As wireless broadband access becomes more ubiquitous, is it becoming possible for a businessperson to conduct his everyday work, at high speed, out in the middle of nowhere? Scott Fulton reports from the wilds of Indiana.
I use the EV-DO service thru Verizon. I find the best way is to use it is to remotely control another machine connected to a hard wired network. I use GotoMyPC but there are lots of ways to do it. Even when the connection slows way down the system is still very usuable.
I finally feel like I can truly work anywhere and I am fully connected no matter where I am - This is the good life!!!

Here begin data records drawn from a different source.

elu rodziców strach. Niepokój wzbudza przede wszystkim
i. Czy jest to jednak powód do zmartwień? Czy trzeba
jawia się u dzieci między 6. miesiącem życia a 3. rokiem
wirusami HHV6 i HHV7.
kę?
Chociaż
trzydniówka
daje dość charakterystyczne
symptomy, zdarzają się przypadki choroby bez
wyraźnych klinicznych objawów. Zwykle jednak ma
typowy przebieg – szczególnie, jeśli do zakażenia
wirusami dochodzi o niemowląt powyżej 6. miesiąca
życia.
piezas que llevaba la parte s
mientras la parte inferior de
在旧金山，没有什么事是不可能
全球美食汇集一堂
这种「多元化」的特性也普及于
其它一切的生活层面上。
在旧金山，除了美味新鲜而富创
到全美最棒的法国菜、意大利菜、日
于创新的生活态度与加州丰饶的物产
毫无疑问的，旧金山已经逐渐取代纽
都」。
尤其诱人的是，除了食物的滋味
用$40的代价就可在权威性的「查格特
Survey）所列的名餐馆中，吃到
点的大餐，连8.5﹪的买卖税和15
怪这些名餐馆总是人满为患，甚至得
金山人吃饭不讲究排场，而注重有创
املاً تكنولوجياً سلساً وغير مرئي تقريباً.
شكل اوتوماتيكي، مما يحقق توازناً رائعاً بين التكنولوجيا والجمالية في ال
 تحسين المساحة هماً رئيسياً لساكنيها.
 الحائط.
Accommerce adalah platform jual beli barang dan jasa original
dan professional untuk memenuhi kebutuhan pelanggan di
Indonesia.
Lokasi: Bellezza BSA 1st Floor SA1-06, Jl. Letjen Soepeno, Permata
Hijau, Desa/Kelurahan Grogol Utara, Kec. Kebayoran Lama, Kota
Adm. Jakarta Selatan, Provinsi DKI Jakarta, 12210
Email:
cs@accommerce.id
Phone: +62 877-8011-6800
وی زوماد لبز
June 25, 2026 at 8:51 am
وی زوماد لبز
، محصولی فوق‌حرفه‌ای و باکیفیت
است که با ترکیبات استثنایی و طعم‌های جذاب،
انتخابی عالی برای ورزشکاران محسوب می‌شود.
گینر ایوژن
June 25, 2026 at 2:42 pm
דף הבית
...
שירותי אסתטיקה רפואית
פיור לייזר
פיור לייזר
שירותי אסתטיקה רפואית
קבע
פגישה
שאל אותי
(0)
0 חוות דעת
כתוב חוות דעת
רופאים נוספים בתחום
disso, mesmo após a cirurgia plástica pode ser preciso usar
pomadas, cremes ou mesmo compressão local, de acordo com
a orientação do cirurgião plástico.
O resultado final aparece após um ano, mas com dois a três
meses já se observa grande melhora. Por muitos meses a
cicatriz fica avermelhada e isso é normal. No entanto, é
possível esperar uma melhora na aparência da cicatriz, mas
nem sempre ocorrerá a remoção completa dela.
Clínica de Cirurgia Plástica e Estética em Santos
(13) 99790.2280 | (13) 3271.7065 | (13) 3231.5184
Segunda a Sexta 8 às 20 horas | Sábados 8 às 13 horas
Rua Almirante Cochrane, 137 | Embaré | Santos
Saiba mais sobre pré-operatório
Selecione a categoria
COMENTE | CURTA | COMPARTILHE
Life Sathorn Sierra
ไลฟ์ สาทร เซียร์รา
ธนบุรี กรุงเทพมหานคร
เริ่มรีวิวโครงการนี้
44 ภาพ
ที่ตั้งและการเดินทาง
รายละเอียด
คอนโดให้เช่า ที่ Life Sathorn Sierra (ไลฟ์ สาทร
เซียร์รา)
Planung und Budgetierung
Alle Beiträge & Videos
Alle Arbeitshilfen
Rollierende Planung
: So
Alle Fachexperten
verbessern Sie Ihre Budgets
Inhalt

I use this service almost every day. I however use my Blackberry through its USB port (some cell phones have a high speed modem built in). On average I see about 280k for speed. I was using IPsec VPN to get in to my company. On top of that I used Cisco's VoIp product and looged in to a Webex meeting. This way I was able to be in a telecon and watch the presentation. At the end of the meeting I decided to push it a little and I started Remote Desktop Connection to one of my servers and logged in.
It is a very good product Verizon has. I herd the "corprate" rate we have is $15 per month unlimited. At this rate DSL is in real trouble!!!
According to Verizon's coverage maps, Versailles, Indiana does not have EV-DO service. EV-DO has only been deployed in some markets at this point in time -- and these are mostly large markets. Without EV-DO, the connection would be a 1x RTT connection which is significantly slower. I would expect speeds that are much faster in an area that actually had EV-DO service, especially in a peak times. In addition, EV-DO is mostly located on the 1900mhz frequency rather than the 850mhz frequency that most voice traffic is located on -- this would also help relieve bandwidth issues at peak times.
Included is a copy of the aforementioned map -- the purple areas represent where there is EV-DO coverage, the yellow represents 1x RTT service, and the star signifies the town of Versailles.
I use the 1X connection myself. I am sure that is the speed you got out there. EV-DO is up to a 3Mb connection. I use Alltel's 1X. Where I am located my dial-up connection gets me a maximum 5kb/s download. The 1X gets me up to 20kb/s.
Believe me that is a huge improvement when downloadinf patches and files. I am 6 to 18 months out waiting for DSL to bridge the last mile. I would not trade a house in town with broadband for 35 acres of woods, fields and fishing pond on a dead end road.
I was wondering is this type of mobile broadband a solution to play online games via my laptop? perhaps world of warcraft? or mabye something simular that could handle that sort of thing?
I travel from time to time and do not always have a choice where i can stay and something like this being able to use anywhere i can make a cell phone call would be great, iv been hopeing something like this would come out for mobile gaming yet im not sure if this will cut it.
Hi there,
No i would not recomend anything that is latency sensitive to be runned over a UTMS connnection.
You instantly get 2-300 ms under no load here in norway
Perhaps a bit late to this topic, however, I just started using EV-DO w/ Sprint in the greater Portland, Oregon area.
I've tried it in several places throughout the metro and consistently get 480K/120K download/upload. It is like a med-speed DSL link. To test this, I'm tethering a PPC6700 running Mobile Windows 5.0 on a WinXP laptop and using www.dslreports.com/stest (Seattle's speakeasy)
The speeds discussed in the article sound like almost 1xRTT which suprises me.